Actos is a popular prescription drug for adults diagnosed with Type 2 diabetes, and gained FDA approval in 1999.

Classified as a thiazolidinedione, Actos is from the same family of drugs as Avandia – another controversial diabetic medication due to its negative side effects. In fact following an FDA study, a safety alert was released on Aug 14th, 2007 warning that pioglitazone (the generic name of Actos) may cause or increase the risk of heart failure in certain patient populations. Despite its history, Actos’ popularity has grown significantly among doctors and other medical practitioners when prescribing medication to their Type 2 diabetic patients.


The Different Varieties of Actos Drugs

As a medication that has been actively marketed to Type 2 diabetes patients (NOT for Type 1 “juvenile” diabetes), there is a variety of products that were created under the ACTOS brand.

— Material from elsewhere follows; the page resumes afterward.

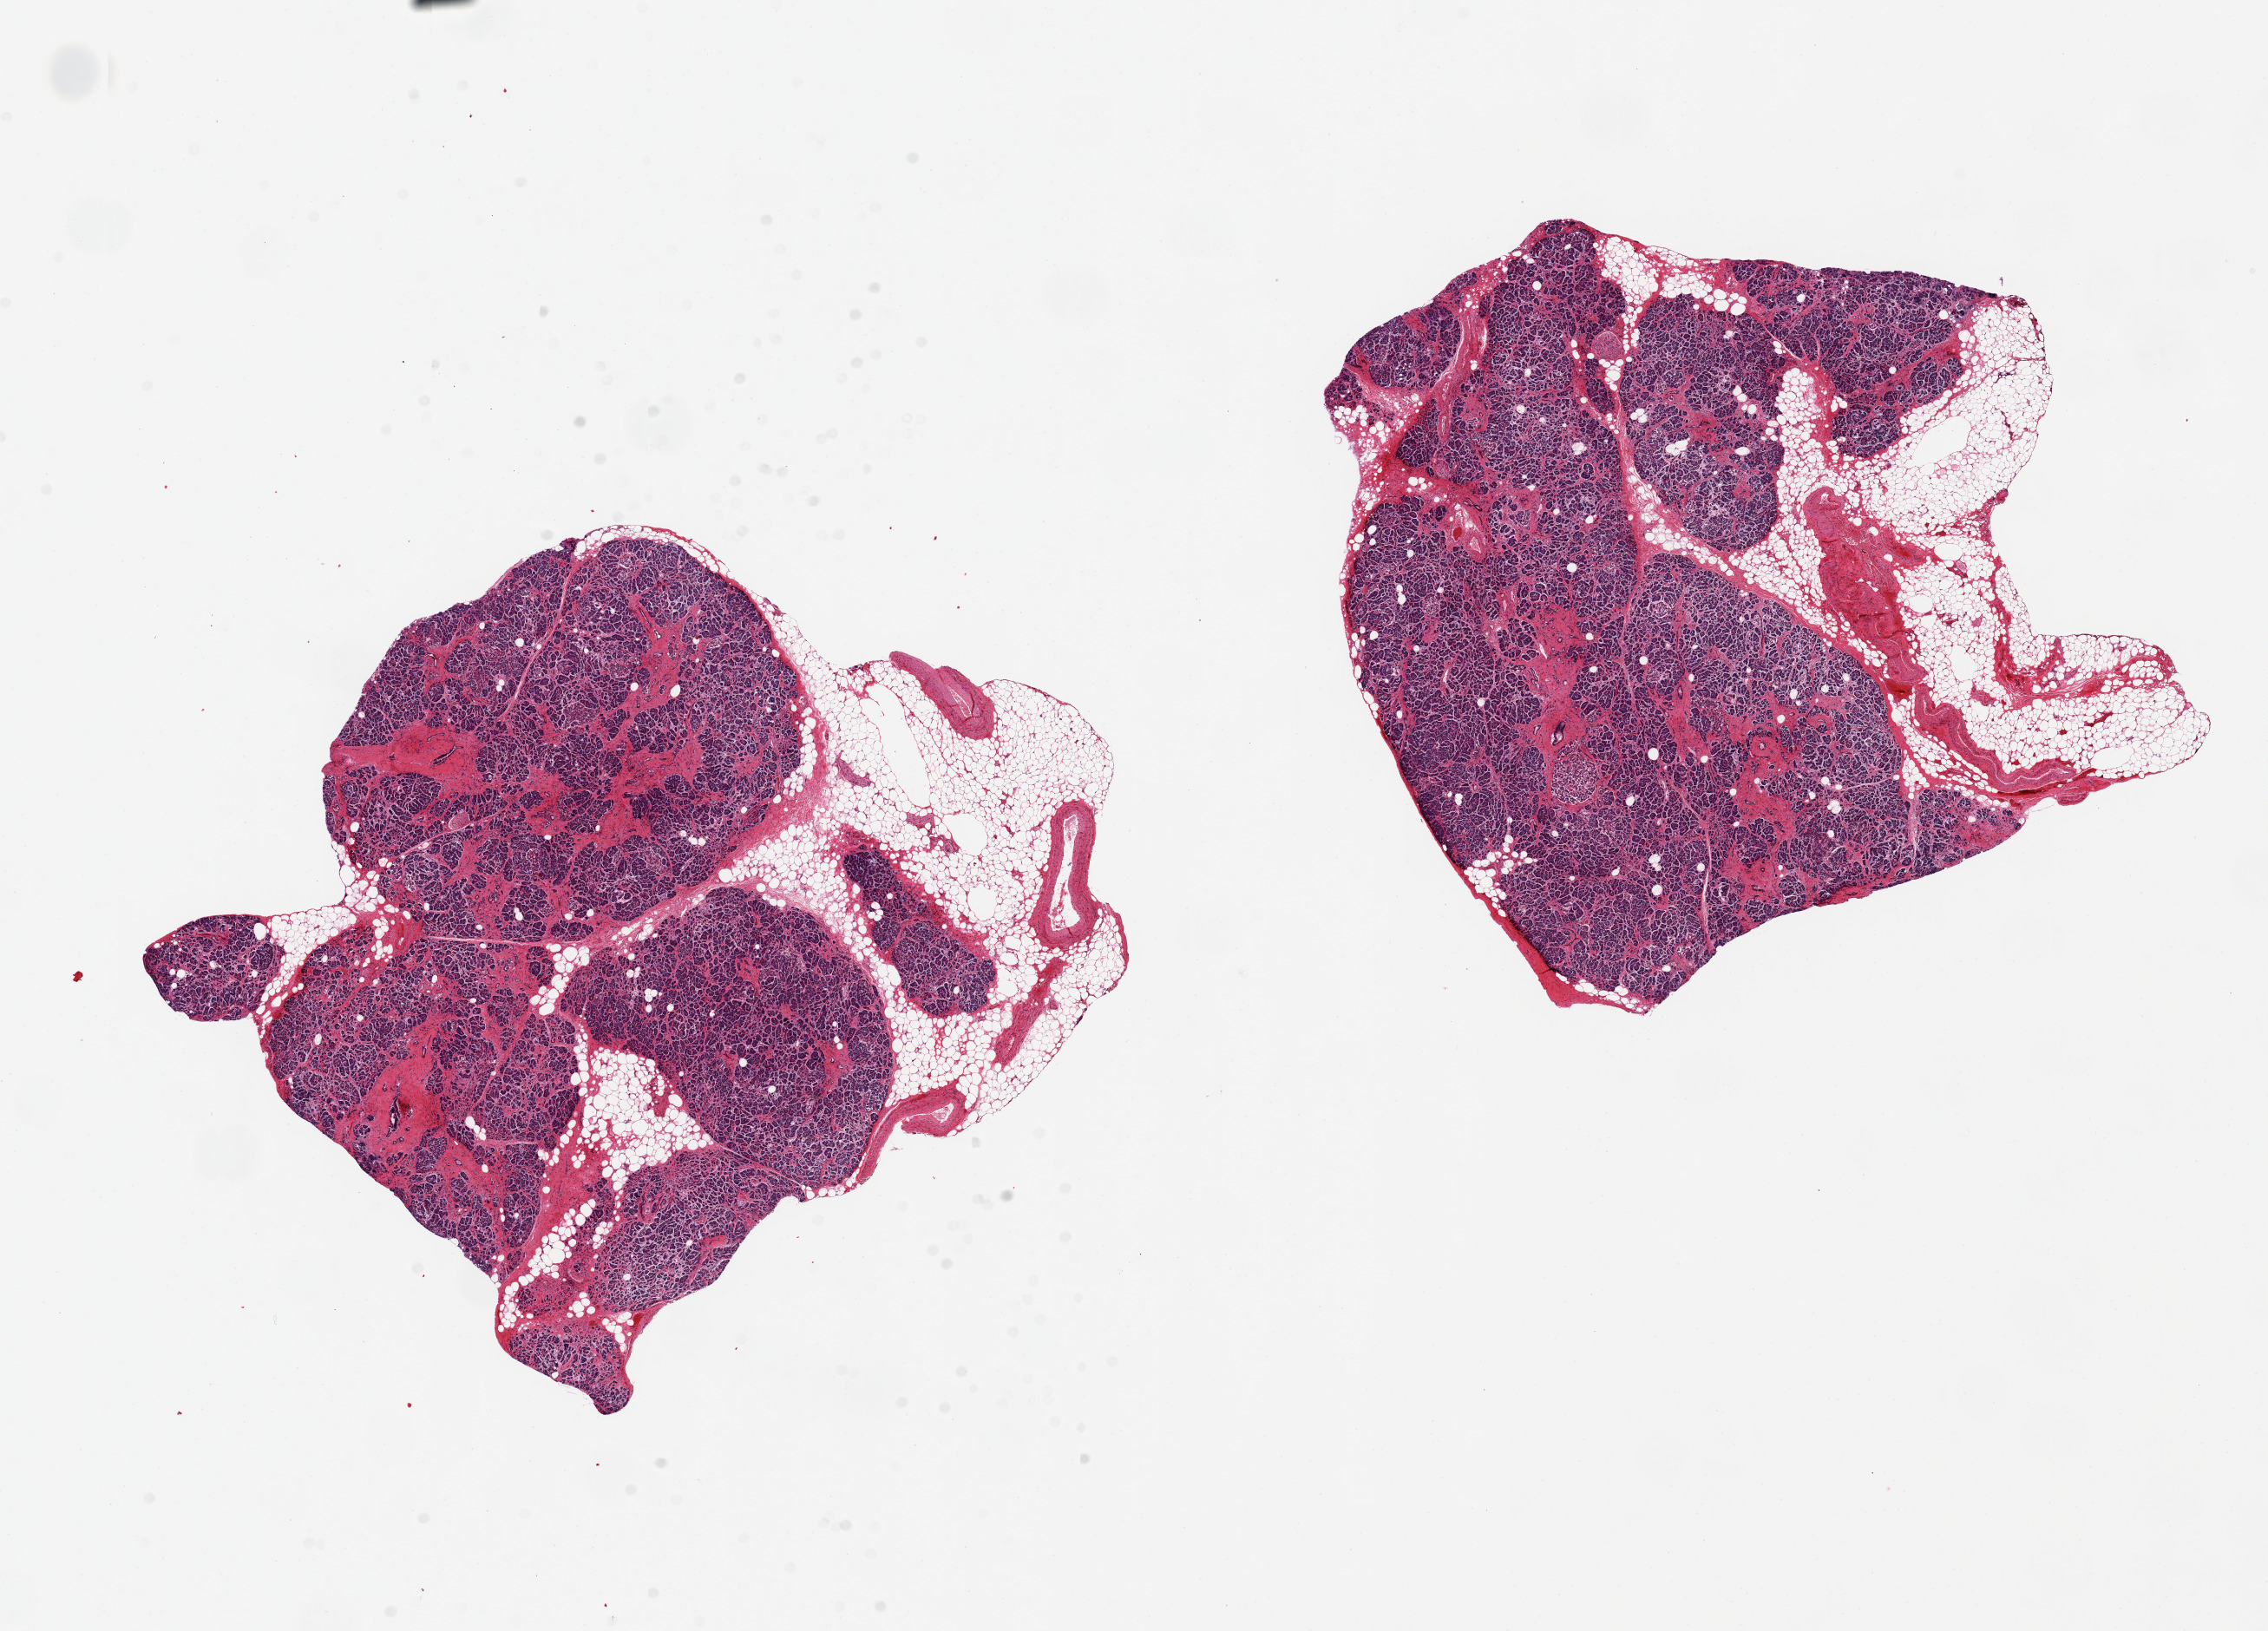
Digitized H&E-stained section, brightfield, low-resolution overview of the scanned area, about 20.7 x 14.9 mm. PAXgene-fixed, paraffin-embedded tissue. Target tissue: pancreas. Donor tissue sample. Donor sex: male.
Reviewer comment on this tissue sample: 2 pieces, 8x6 & 7x6mm; moderate interstitial fibrosis; 25% adipose within and outside.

These varieties provide doctors and patients with options in dosage as well as combinations with other drugs.

These include:

  • ACTOS
  • ACTOS Met
  • ACTOS Met RX
  • PIOGLITAZONE
  • PIOGLITAZONE Hydrochloride & METFORMIN Hydrochloride
  • DUETACT

The FDA has recently requested that heart-health warnings on any Actos products be displayed in a black box warning (a black outline around the text containing the heart risk notice) – the toughest warning classification possible.


Actos Symptoms and Side Effects

While the side effects of Actos can vary from patient to patient, large numbers of users report many of the same warning signs, including (but not limited to):

  • Blood in urine
  • Back or lower abdominal pain
  • Urgent need to urinate
  • Pain during urination

Actos Use and Bladder Cancer

The FDA is currently in the process of conducting a ten-year study investigating the link between Actos usage and bladder cancer, and a mid-point analysis of the data revealed that individuals using Actos for longer than a year are approximately 40% more likely to develop bladder cancer. European studies delivered comparable results, leading to France suspending all use of pioglitazone (the active ingredient in Actos), and Germany no longer recommending pioglitazone to new patients.

In June of 2010, a former medical reviewer filed a lawsuit on the U.S Government’s behalf, alleging that the manufacturers of Actos – Takeda Pharmaceutical Company – failed to warn patients of the medication’s risks.